Johnson also focused on bringing out Monroe’s vocals, which were much lower and subtler than her traditional high-lonesome whine. “I’ll never not be ‘twangy country girl,’” Monroe says, “but ‘twangy country girl’ can write other styles of music as well.”

It was that twangy version of Monroe who introduced herself on 2009’s Satisfied before breaking through in old-school country circles with her 2012 tour-de-force Like a Rose. A few years later, the singer made her strongest attempt at mainstream country with 2014’s The Blade, a record that got almost no radio airplay but ended up becoming one of the stronger full-length country statements of the decade.

That period already feels far away for Monroe. “I can look back on my earlier artist self and just see in the way I walked, that I was more shy and a little bit sadder,” she says. “I feel like I’ve been able to release a little bit of that and feel more brave, more sure of myself, calmer, and hopefully less fearful. I am definitely less fearful, artistically. I have anxieties in other areas of my life, but I feel sure of my artistry.”

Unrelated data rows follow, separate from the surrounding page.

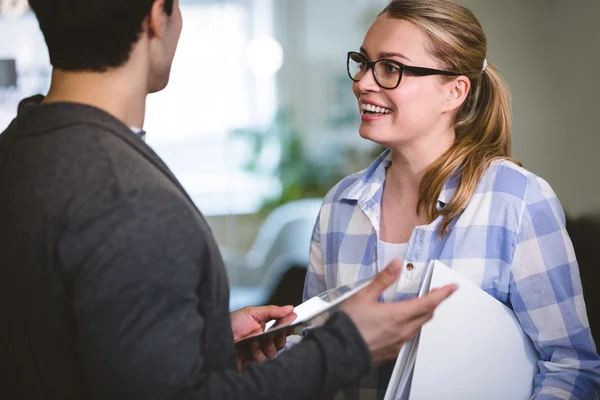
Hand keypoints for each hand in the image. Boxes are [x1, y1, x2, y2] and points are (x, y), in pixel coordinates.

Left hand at [231, 305, 295, 369]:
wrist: (215, 337)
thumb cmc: (231, 324)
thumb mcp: (252, 312)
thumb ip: (272, 311)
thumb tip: (289, 308)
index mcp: (265, 328)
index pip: (283, 329)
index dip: (288, 326)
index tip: (291, 321)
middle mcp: (263, 341)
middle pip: (281, 343)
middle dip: (278, 336)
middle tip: (271, 332)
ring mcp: (258, 352)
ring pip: (273, 352)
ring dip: (266, 345)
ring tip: (255, 339)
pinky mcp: (253, 363)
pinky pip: (263, 361)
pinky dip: (257, 353)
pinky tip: (249, 347)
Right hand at [340, 260, 456, 364]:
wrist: (339, 351)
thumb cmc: (350, 325)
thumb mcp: (363, 296)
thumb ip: (382, 280)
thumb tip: (396, 265)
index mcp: (398, 315)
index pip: (428, 303)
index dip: (442, 294)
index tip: (452, 288)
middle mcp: (403, 330)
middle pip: (426, 315)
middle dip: (433, 303)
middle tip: (434, 294)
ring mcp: (399, 342)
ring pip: (418, 326)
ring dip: (421, 315)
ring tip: (416, 306)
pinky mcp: (392, 352)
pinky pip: (408, 337)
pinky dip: (410, 326)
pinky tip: (399, 323)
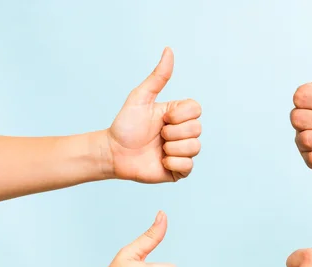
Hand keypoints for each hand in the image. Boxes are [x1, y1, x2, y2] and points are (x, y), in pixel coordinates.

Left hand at [107, 48, 201, 182]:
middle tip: (157, 134)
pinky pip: (188, 166)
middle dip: (173, 132)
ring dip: (172, 148)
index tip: (162, 118)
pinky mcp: (178, 170)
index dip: (180, 115)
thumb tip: (168, 50)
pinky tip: (160, 161)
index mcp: (178, 115)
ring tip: (158, 149)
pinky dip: (172, 163)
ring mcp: (182, 152)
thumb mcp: (141, 97)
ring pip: (195, 148)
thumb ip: (158, 77)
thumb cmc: (125, 125)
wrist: (113, 153)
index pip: (196, 110)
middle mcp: (183, 133)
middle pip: (197, 129)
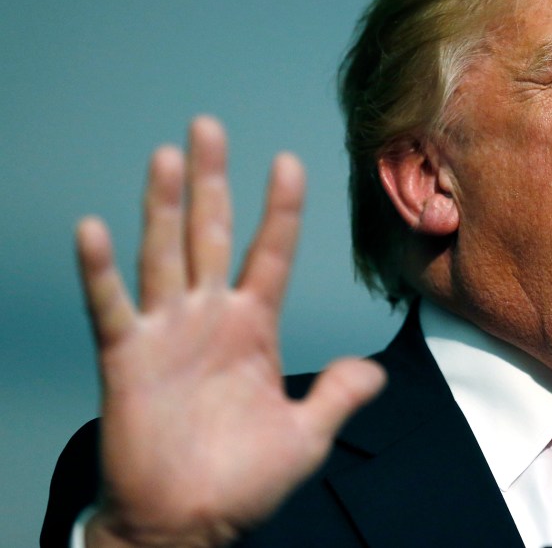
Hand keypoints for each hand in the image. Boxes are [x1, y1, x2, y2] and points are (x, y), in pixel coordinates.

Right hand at [76, 117, 384, 546]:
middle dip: (212, 181)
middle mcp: (210, 317)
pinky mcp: (127, 360)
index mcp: (254, 327)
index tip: (288, 161)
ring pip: (166, 254)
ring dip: (164, 205)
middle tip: (208, 125)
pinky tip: (94, 228)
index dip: (281, 208)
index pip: (271, 252)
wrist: (188, 524)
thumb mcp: (306, 437)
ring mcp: (167, 334)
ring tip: (166, 155)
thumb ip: (339, 396)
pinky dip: (100, 270)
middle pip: (212, 233)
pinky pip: (111, 307)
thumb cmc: (244, 482)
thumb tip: (375, 371)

Part of Monroe’s shift away from harder country sounds is due to her insistence that she not be known just for sad country songs. “I’m not in denial of anything that’s going on, that hearts are breaking all over the world,” she says. “But right now, my joy, I’m real protective of it.”

Even so, Monroe still writes sad songs — she’s just not putting them on her records. She co-wrote one for Travis Tritt’s new album called “Leave This World.” (“I was fighting it real bad, but then I was like, ‘If Travis likes this, I’ll go there,’” she says.) She’s also been writing quite a bit with the Pistol Annies, her group with Miranda Lambert and Angaleena Presley, and says that in addition to Rosegold, she’s “glad that there will be songs out that are just as country as I’ve ever been this year.”

Monroe hopes Rosegold might facilitate new opportunities (“big things, genre-less things”): She’d love to sing a vocal hook on a Kanye West record, or score a movie for fellow Knoxville native Quentin Tarantino. For his part, Macias is hoping to use Rosegold to introduce Monroe to new audiences on formats like Triple A (adult album alternative) radio.

Monroe sings about the promise of such new beginnings on “‘Til It Breaks,” one of the album’s stunning highlights, a song about how joy is so often preceded by turmoil. She initially wrote the song as encouragement for a friend who was going through a hard time after having a baby. “Relief, let it break, let your ego break, let your tears break, let your heart break, whatever it is,” Monroe says of the song, “and it’ll come back together.”

Not long ago, Monroe was singing “‘Til It Breaks” in front of a camera for an upcoming music video when she had a small revelation. She realized “‘Till It Breaks” was, of course, also about herself. “They say when one thing dies/ Another comes alive,” she sings at one point in the second verse.

“It’s almost like where I am now,” Monroe says. “It feels like it’s come together, in a way.”